PSLBII-29 Effects of heat stress mitigation methods on growth performance, environmental, and economic outcomes of feedlot cattle raised in a hot climate

• Published in: Journal of animal science Vol. 102; no. Supplement_3; pp. 664 - 665
• Main Authors: Turcios, Sebastian E Mejia, Rotz, Alan, McGlone, John J, Rivera, Carlos, Mitloehner, Frank M
• Format: Journal Article
• Language: English
• Published: 14.09.2024
• ISSN: 0021-8812; 1525-3163
• DOI: 10.1093/jas/skae234.754

Abstract The increase in average global temperatures presents a challenge for the beef industry, especially in the feedlot sector where heat stress is a major animal welfare and economic concern.
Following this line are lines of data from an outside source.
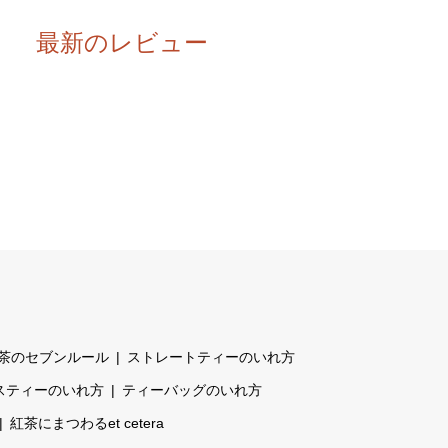
最新のレビュー
茶のセブンルール
ストレートティーのいれ方
スティーのいれ方
ティーバッグのいれ方
紅茶にまつわるet cetera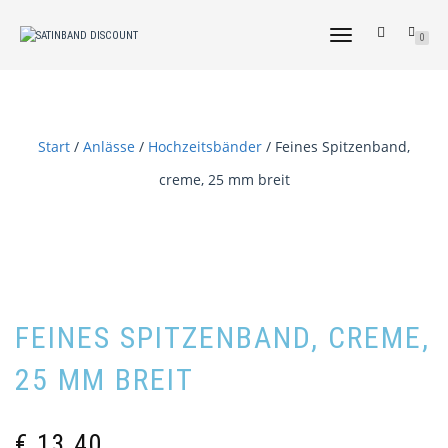
NAVIGATION
0
UMSCHALTEN
Start
/
Anlässe
/
Hochzeitsbänder
/ Feines Spitzenband,
creme, 25 mm breit
FEINES SPITZENBAND, CREME,
25 MM BREIT
€
13,40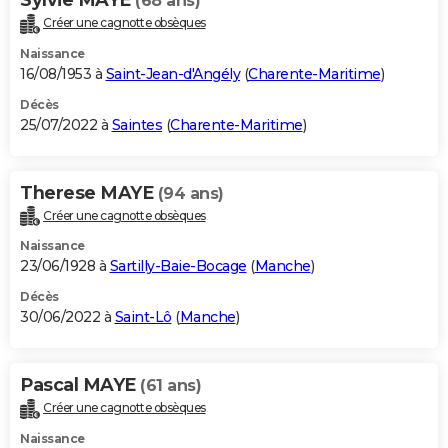
(68 ans)
Créer une cagnotte obsèques
Naissance
16/08/1953 à
Saint-Jean-d'Angély
(
Charente-Maritime
)
Décès
25/07/2022 à
Saintes
(
Charente-Maritime
)
Therese MAYE
(94 ans)
Créer une cagnotte obsèques
Naissance
23/06/1928 à
Sartilly-Baie-Bocage
(
Manche
)
Décès
30/06/2022 à
Saint-Lô
(
Manche
)
Pascal MAYE
(61 ans)
Créer une cagnotte obsèques
Naissance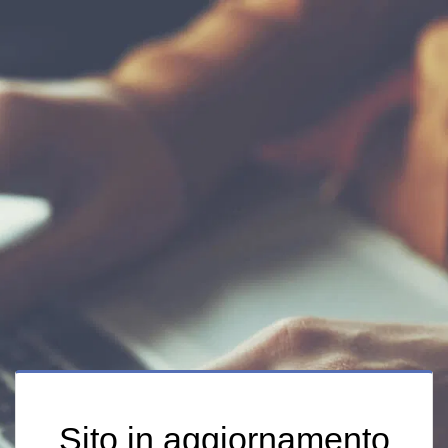
Sito in aggiornamento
To combat this, shade stands out as one of the most practical methods to mitigate heat stress in feedlot cattle. An experiment was conducted as a completely randomized design with Bos indicus bulls (n = 1,560) with initial body weights (BW) of 287 kg. Three shade structure types were used to investigate the effects of different heat stress mitigation methods on cattle growth performance, environmental, and economic outcomes using live animal data, and a partial lifecycle assessment (LCA) using the Integrated Farm System Model (IFSM). The live animal portion of the experiment was done once a year over a 2-yr period with three pen replications per treatment per year (n = 6 per treatment). Four shade structures used were: conventional shade (SC; steel shade 1.8 m2 of shade/animal), double conventional shade (DS; steel shade 3.6 m2 of shade/animal), dome structures without fans (DSA; 8.5 m2/animal with 98% solar radiation blocked), and domes with fans (DCA; three large sized low-speed fans). Each pen held 65 bulls in an area of 570 m2. Live animal data were analyzed as a completely randomized design using the GLM procedure of SAS (version 9.4) with shade type as fixed effect, pen as the experimental unit, and repetition (year) considered a random effect. Cattle housed under DCA had 22 kg and 20 kg heavier final body BW (P < 0.05) compared with those housed under SC and DS, respectively. Final BW of DCA and DSA cattle were similar (P > 0.10). Average daily gain, feed efficiency, and hot carcass weight (HCW) were greater (P < 0.05) for cattle housed under DCA compared with the rest of the shade types. Dry matter intake was not affected (P > 0.10). When treatment results were extrapolated to the annual feedlot turnover of 209,700 animals, cattle in DSA and DCA versus SC and DS had 3 to 8 % reductions in greenhouse gas and ammonia emissions intensities. Compared with SC, DCA increased profitability by $29.66/animal, followed by DSA and DS with profit increases of $5.79 and $8.90/animal, respectively. Overall, the implementation of advanced shade structures improved cattle performance and profitability while reducing the environmental impact of beef production.